WEST PLAINS, Mo. -- A Carter County jury heard emotional testimony and viewed crime scene and autopsy photographs Tuesday, the second day of a murder trial in the case of a man charged with killing a Missouri State Highway Patrol officer.
Lance Shockley, 32, of Van Buren, Mo., is accused of gunning down Sgt. Carl Dewayne Graham Jr. in his driveway March 20, 2005, after he came home from work.
Shockley is standing trial on charges of first-degree murder and armed criminal action in connection with Graham's death, and a felony charge of leaving the scene of an accident. The trial was moved to Howell County from Carter County, where Shockley and Graham both lived. Shockley could face the death penalty if convicted.
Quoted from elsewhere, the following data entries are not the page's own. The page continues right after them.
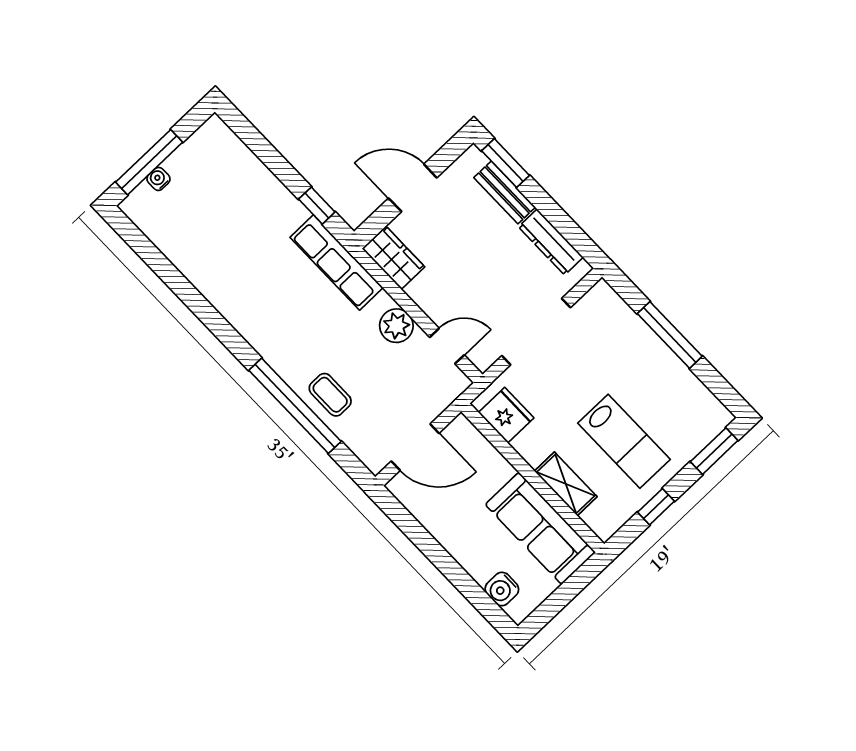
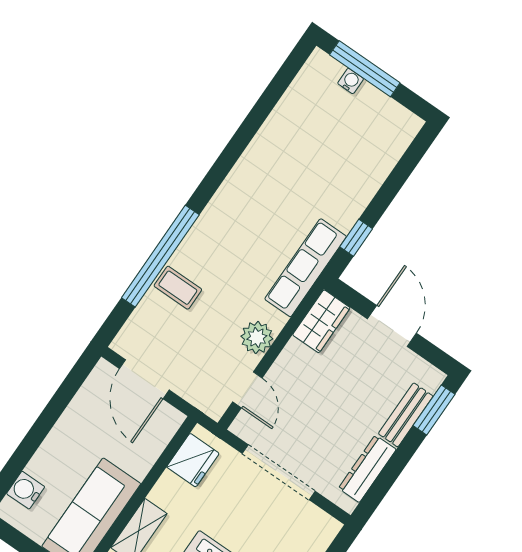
coffee table: (330, 395) -> (178, 288), turned 90

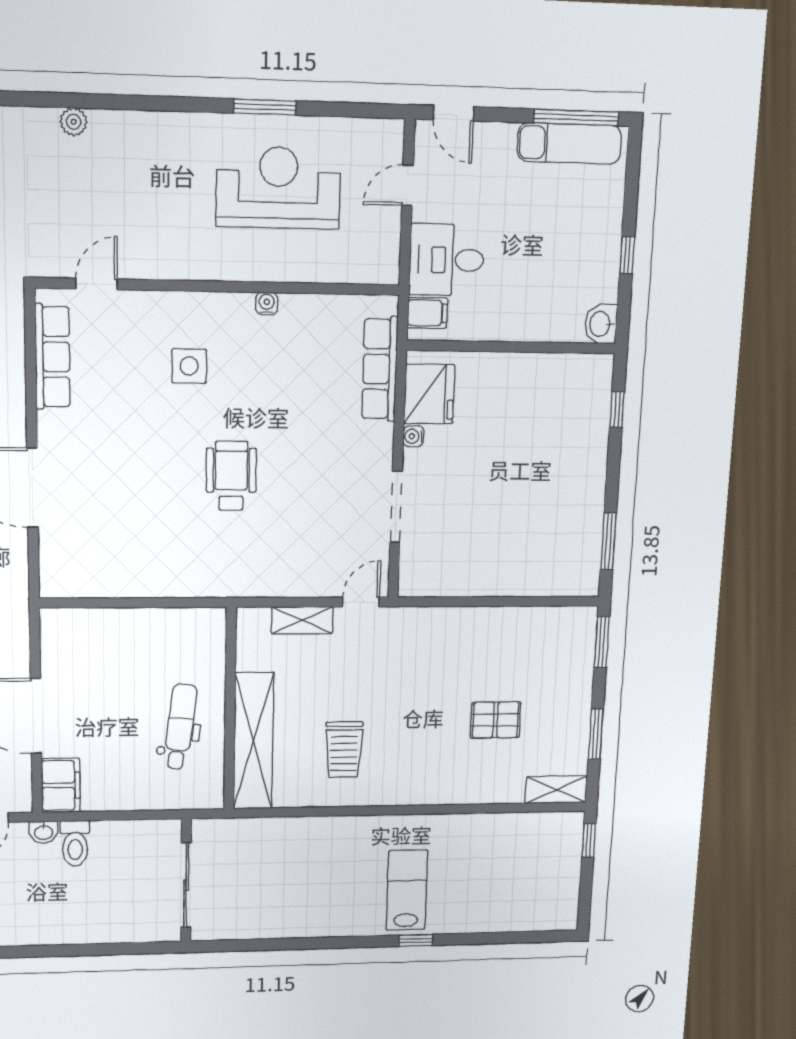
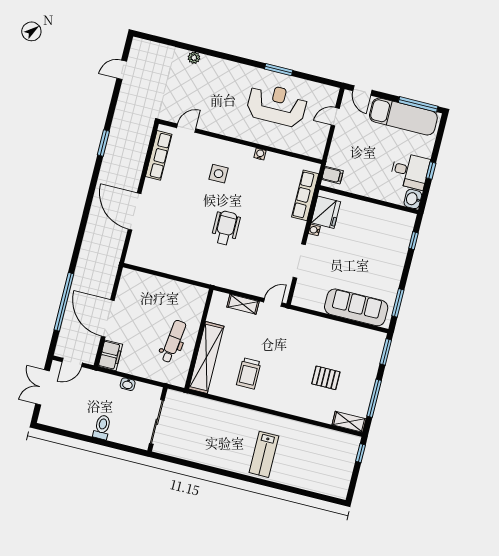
exam couch: (569, 143) -> (403, 117), width x1.36, depth x1.45
desk: (447, 260) -> (410, 171), moved, turned 180
sofa: (528, 571) -> (356, 307), added
window: (596, 734) -> (374, 398), width x1.44
washbasin: (43, 832) -> (128, 384), moved
toilet: (75, 843) -> (102, 427), moved, turned 180
lab bench: (407, 890) -> (264, 454), turned 180
window: (416, 940) -> (263, 482), removed

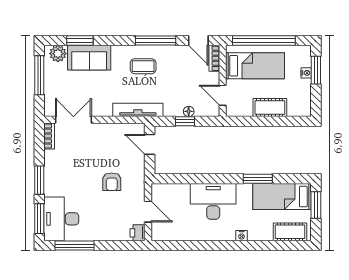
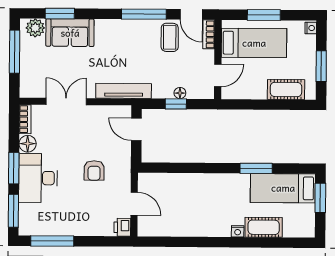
window: (264, 41) -> (264, 15), width x0.47
coffee table: (143, 66) -> (170, 37), moved, turned 90
window: (316, 70) -> (321, 66), moved
nightstand: (306, 73) -> (311, 28), moved
door: (223, 95) -> (218, 75), swing flipped
cot: (270, 108) -> (286, 90), moved
double door: (73, 120) -> (66, 101), moved
floor lamp: (52, 158) -> (28, 144), added
desk: (213, 201) -> (206, 193), removed
desk: (61, 219) -> (38, 178), moved
cot: (290, 232) -> (264, 227), moved

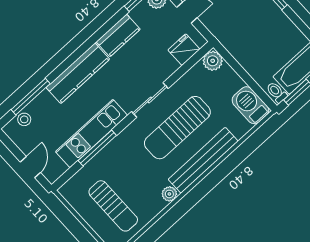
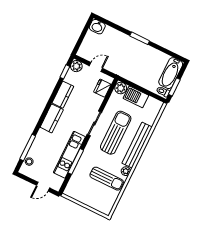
kitchen counter: (78, 73) -> (52, 118), width x0.67
barbecue: (250, 105) -> (136, 97), moved
sun lounger: (177, 128) -> (116, 133), turned 180
door: (30, 167) -> (43, 187), swing flipped
sun lounger: (113, 206) -> (107, 179), moved

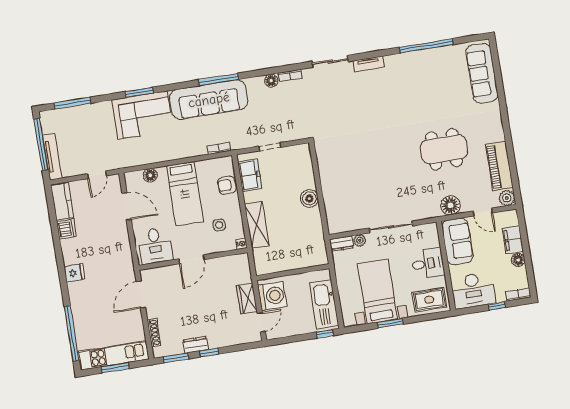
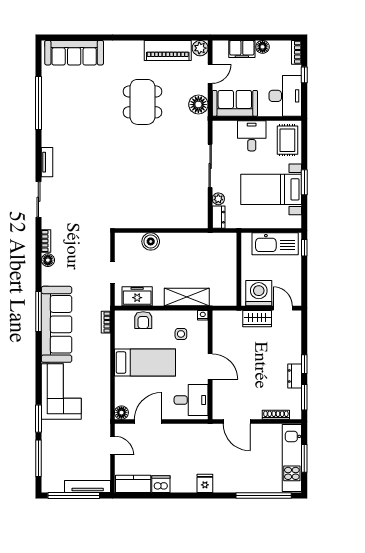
window: (139, 92) -> (38, 419), moved
floor lamp: (150, 175) -> (121, 413), moved
boiler: (309, 198) -> (151, 241), moved

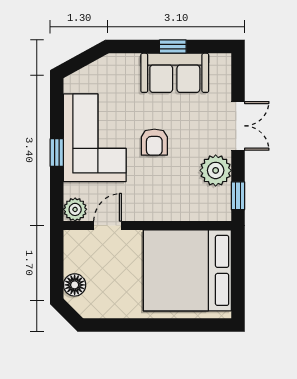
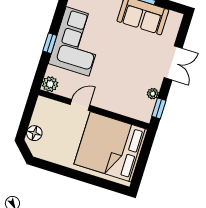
armchair: (154, 142) -> (115, 56), removed
plant: (216, 170) -> (153, 94), width x0.53, depth x0.53
door: (108, 226) -> (80, 105), moved

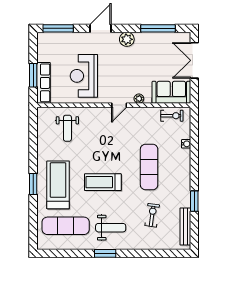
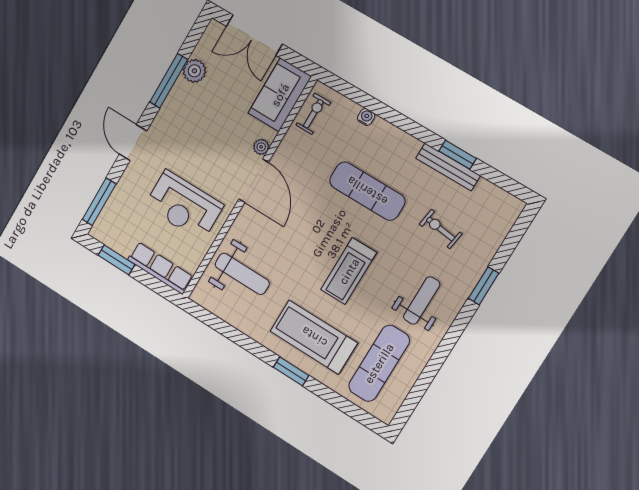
window: (158, 28) -> (169, 81), moved
plant: (127, 39) -> (194, 71), moved
window: (33, 75) -> (116, 260), moved
door: (119, 105) -> (254, 181), width x1.87
weight bench: (67, 128) -> (242, 274), width x1.36, depth x1.33
bench: (185, 226) -> (448, 167), moved
window: (105, 253) -> (484, 286), moved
The state has alleged Shockley's motive for killing Graham stemmed from a Nov. 26, 2004, fatal crash that left Jeffrey R. Bayless dead and in which Shockley allegedly fled the scene. Graham was the investigating officer.
The state's first witness Tuesday was Judy Hogan, a woman whose husband owned a nearby business. She told jurors how she found Graham's body lying face up beside his patrol car, which was backed into his driveway. One of the doors, she said, was open.
"I walked over to him to see if he was still alive," she said. He wasn't.
Not wanting to leave Graham, she said, she called her husband, whose shop was about 200 yards down a private lane from Graham's house.
"I told him the trooper had been shot, he was dead and he needed to call for help," Hogan said.
Trooper Artie Trobeck testified that when he was first contacted by Troop G Headquarters at 5:18 p.m., he only knew shots had been fired north of his location on Route M. As he headed north on Route M, he contacted Troop G, asking for a specific location. Trobeck said he was told the shots fired were at Graham's residence.
Trobeck said he initially thought a hunter "stumbled onto Dewayne's property, not that Dewayne had been shot."
When he arrived at 5:24 p.m., Trobeck, who was emotional on the stand at times, said he found Graham "had been shot in the face. I could tell it was a shotgun blast to the forehead/face."
Thinking Graham's shotgun may have accidentally discharged, Trobeck said, he checked and found it to be untouched in his patrol car.
Trobeck said he notified emergency medical service personnel and his supervisor, then Cpl. Craig Ponder.
Dr. Michael Zaricor, pathologist at Mineral Area Regional Medical Center in Farmington, Mo., walked the jury through his autopsy on Graham and his findings.
Shotgun pellets penetrated the left side of Graham's face and his left shoulder through his uniform, Zaricor said. The shotgun blast was fired "almost horizontal" to Graham's body, he said.
It wasn't until Zaricor undressed Graham that he found a pinpoint hole in the back of his shirt.
The hole, he said, was caused by a bullet that penetrated Graham's bulletproof vest, spiraled and left a "big hole" as it exited the vest and entered Graham.
That bullet, Zaricor said, transected Graham's spinal cord, paralyzing him. Graham, he said, also suffered a fractured skull from falling backward after he was shot.
Several criminal investigators with the highway patrol's Division of Drug and Crime Control also walked the jury through the scene at Graham's house, as well as the evidence seized there and at Shockley's residence.
Ralph Shockley, uncle of Lance Shockley, told the jury his nephew's wife, Coree Shockley, brought him a box of .243-caliber ammunition on the evening of March 20, 2005, saying "Lance said you would know what to do with this."
Ballistics tests reportedly indicate the bullet retrieved from Graham's body may have been fired by a .243-caliber rifle. The state alleges Lance Shockley owned one, but it was not found when officers searched his residence and property.